(Change listing data)
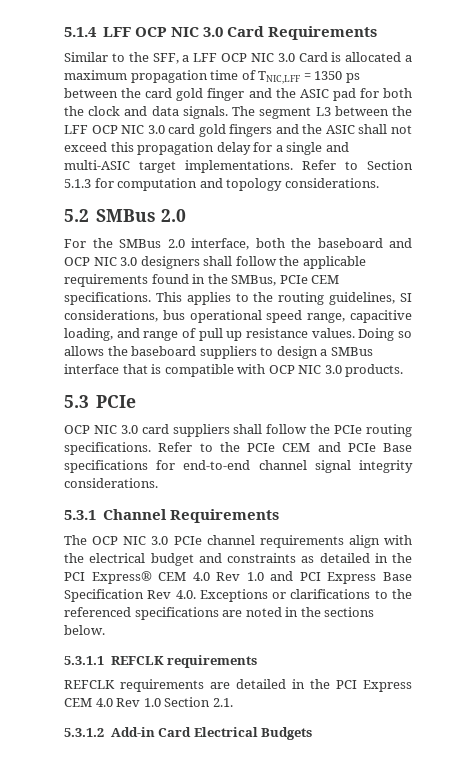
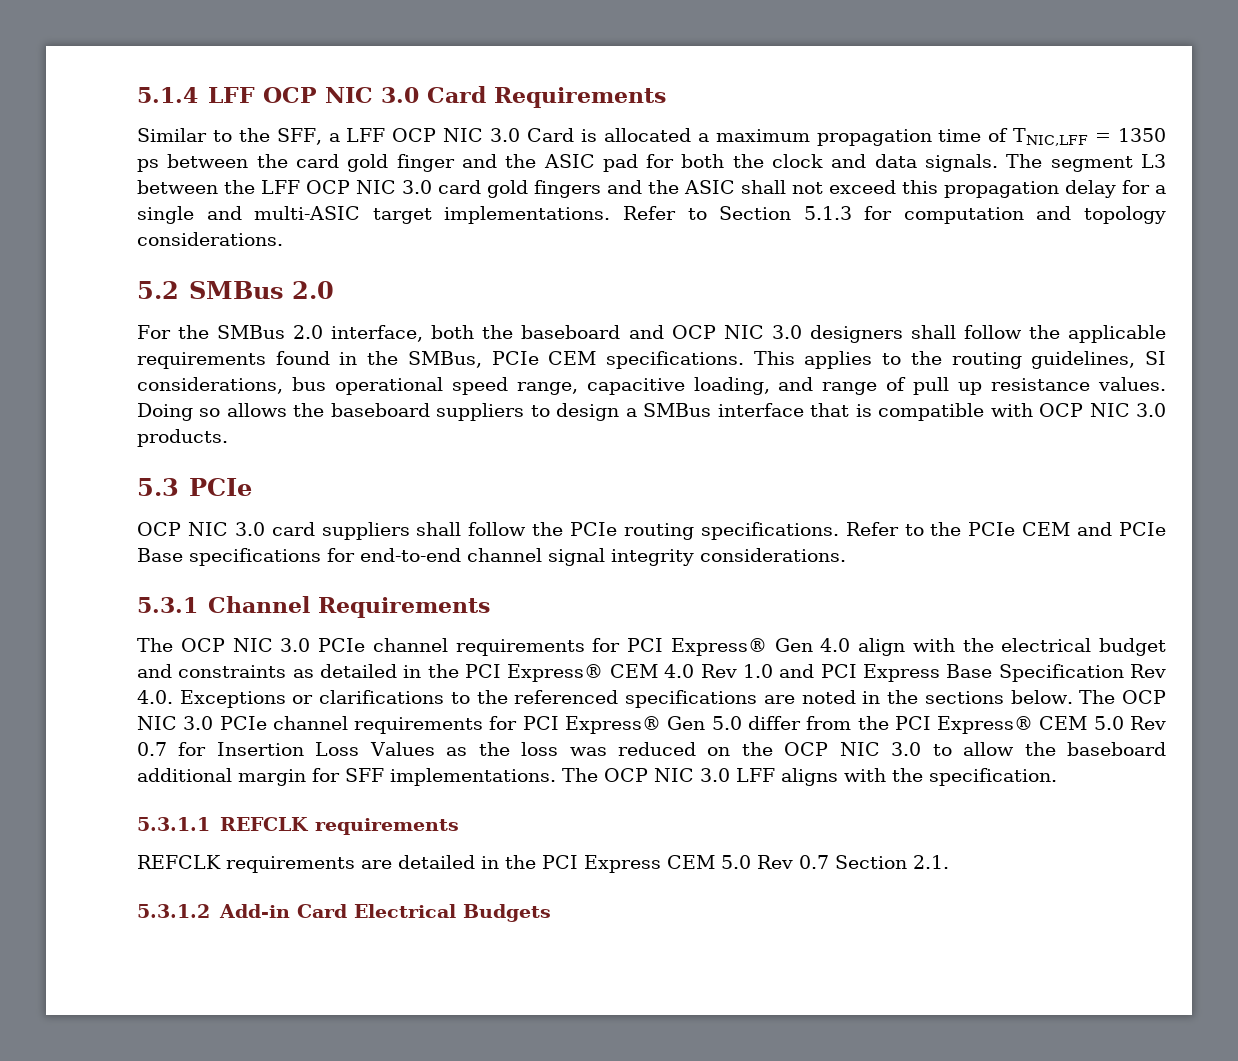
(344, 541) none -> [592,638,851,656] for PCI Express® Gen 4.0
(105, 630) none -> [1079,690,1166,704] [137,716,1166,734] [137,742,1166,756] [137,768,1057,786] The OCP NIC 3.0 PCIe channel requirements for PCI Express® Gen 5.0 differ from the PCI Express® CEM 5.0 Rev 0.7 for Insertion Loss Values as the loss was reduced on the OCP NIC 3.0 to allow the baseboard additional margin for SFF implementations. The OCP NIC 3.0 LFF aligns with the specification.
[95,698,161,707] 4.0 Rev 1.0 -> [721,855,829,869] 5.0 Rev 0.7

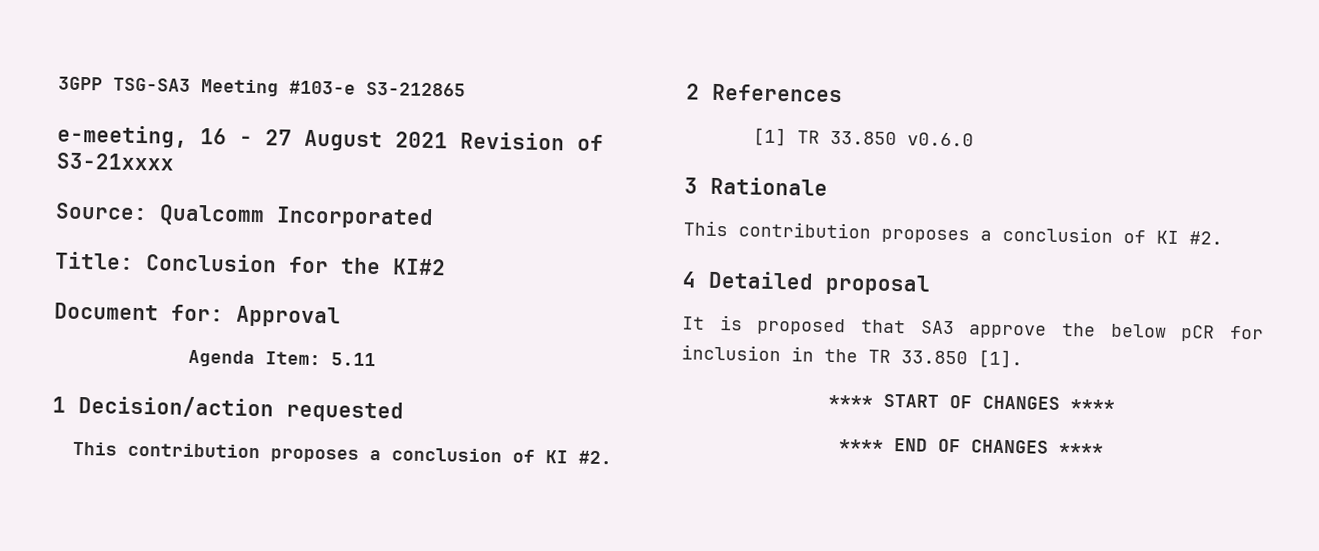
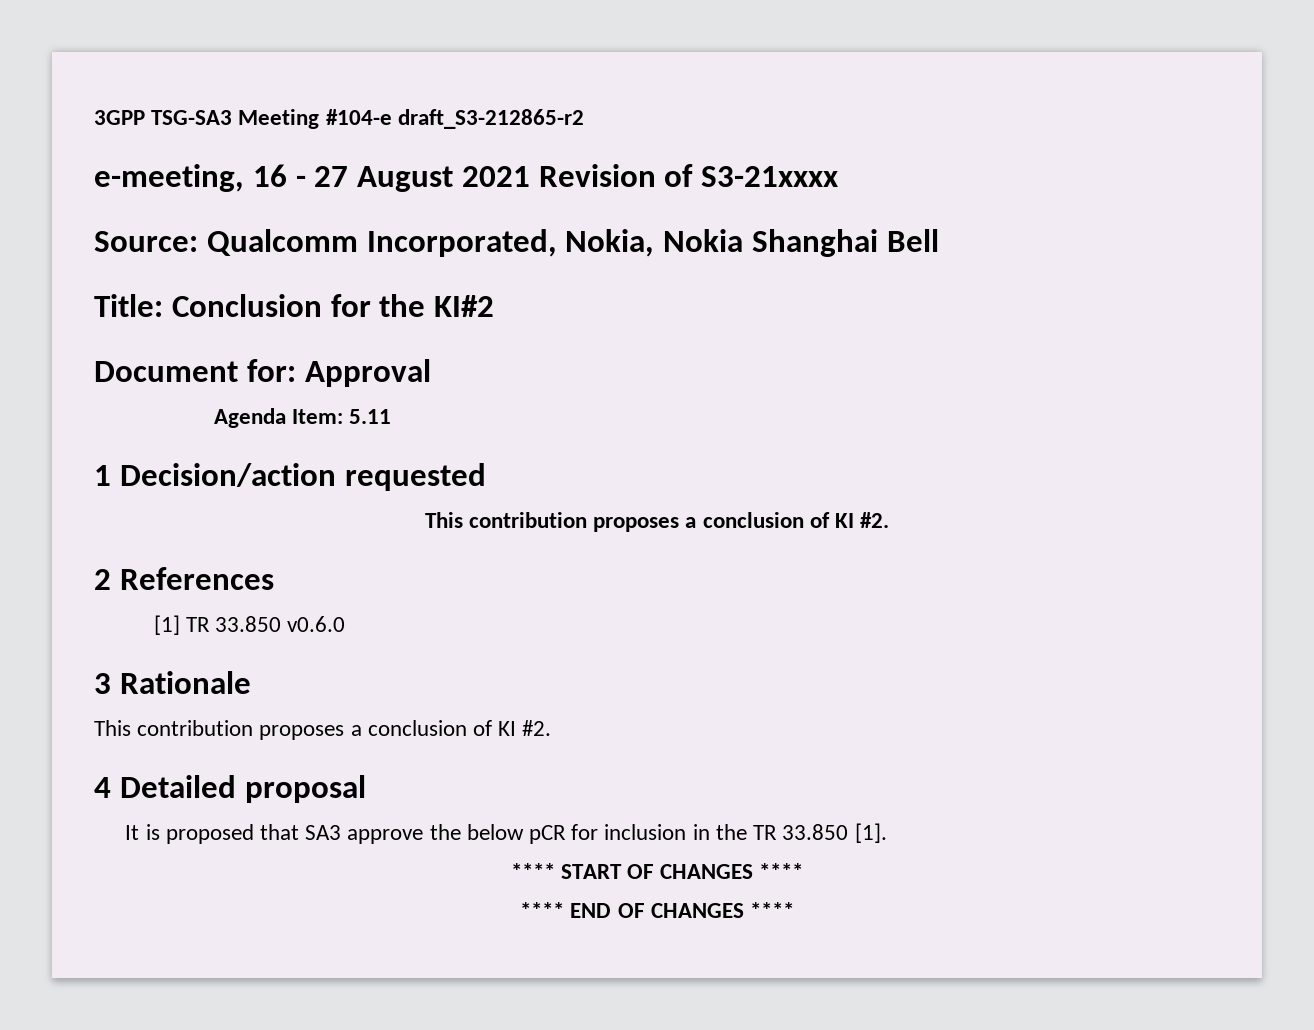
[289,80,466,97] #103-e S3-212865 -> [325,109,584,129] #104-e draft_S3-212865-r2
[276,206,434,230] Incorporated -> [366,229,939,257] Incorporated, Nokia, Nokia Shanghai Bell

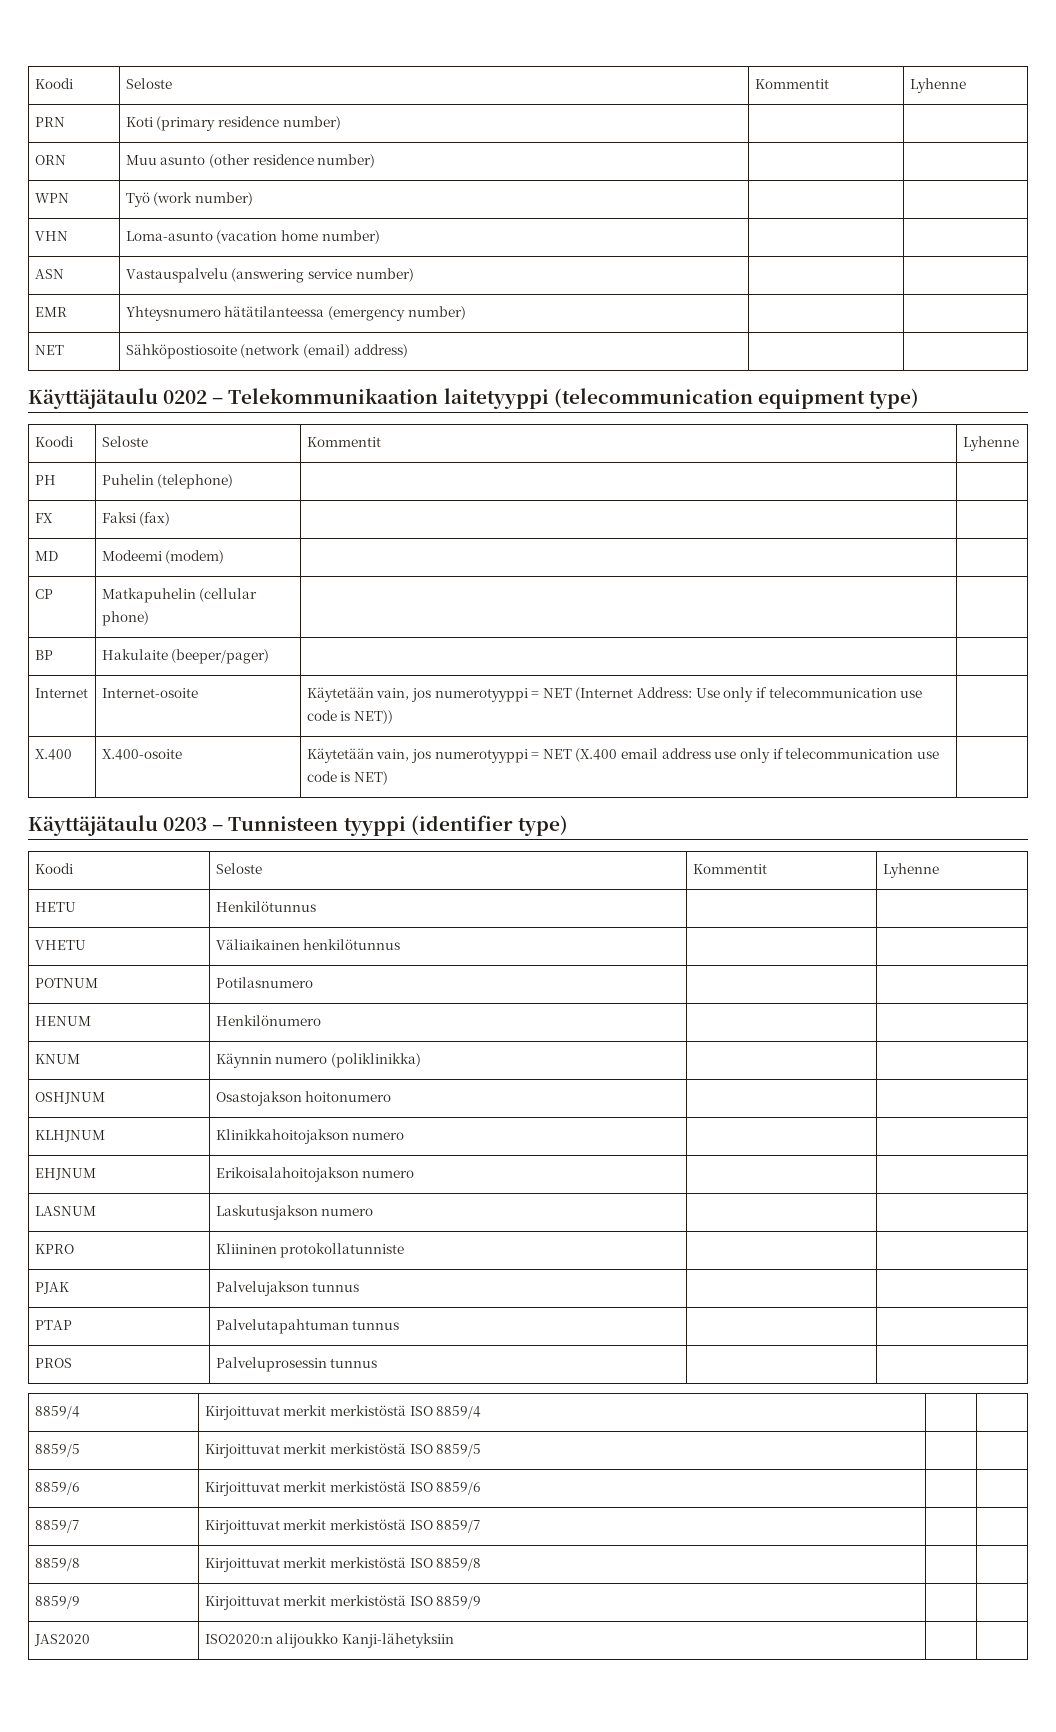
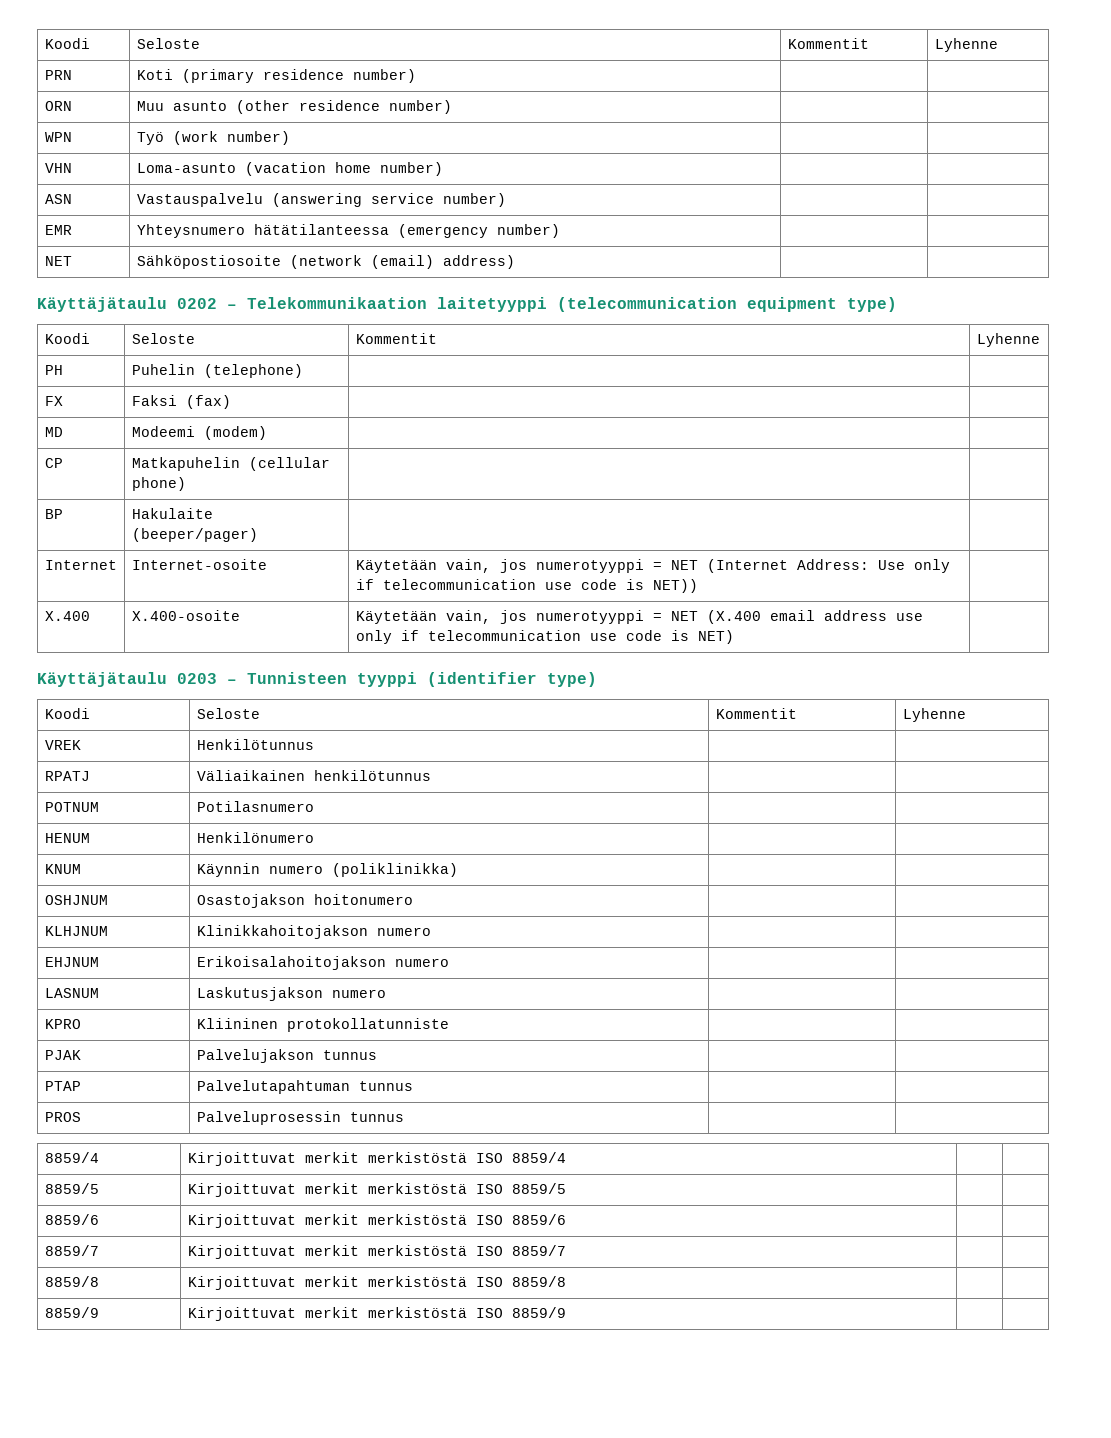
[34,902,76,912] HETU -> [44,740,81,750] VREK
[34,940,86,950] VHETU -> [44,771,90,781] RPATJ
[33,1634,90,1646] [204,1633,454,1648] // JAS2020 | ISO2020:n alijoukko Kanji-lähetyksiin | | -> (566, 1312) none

Job item: With the pictures set aside, please write out all of the records above exactly.

Result:
(344, 541) none -> [592,638,851,656] for PCI Express® Gen 4.0
(105, 630) none -> [1079,690,1166,704] [137,716,1166,734] [137,742,1166,756] [137,768,1057,786] The OCP NIC 3.0 PCIe channel requirements for PCI Express® Gen 5.0 differ from the PCI Express® CEM 5.0 Rev 0.7 for Insertion Loss Values as the loss was reduced on the OCP NIC 3.0 to allow the baseboard additional margin for SFF implementations. The OCP NIC 3.0 LFF aligns with the specification.
[95,698,161,707] 4.0 Rev 1.0 -> [721,855,829,869] 5.0 Rev 0.7

[289,80,466,97] #103-e S3-212865 -> [325,109,584,129] #104-e draft_S3-212865-r2
[276,206,434,230] Incorporated -> [366,229,939,257] Incorporated, Nokia, Nokia Shanghai Bell

[34,902,76,912] HETU -> [44,740,81,750] VREK
[34,940,86,950] VHETU -> [44,771,90,781] RPATJ
[33,1634,90,1646] [204,1633,454,1648] // JAS2020 | ISO2020:n alijoukko Kanji-lähetyksiin | | -> (566, 1312) none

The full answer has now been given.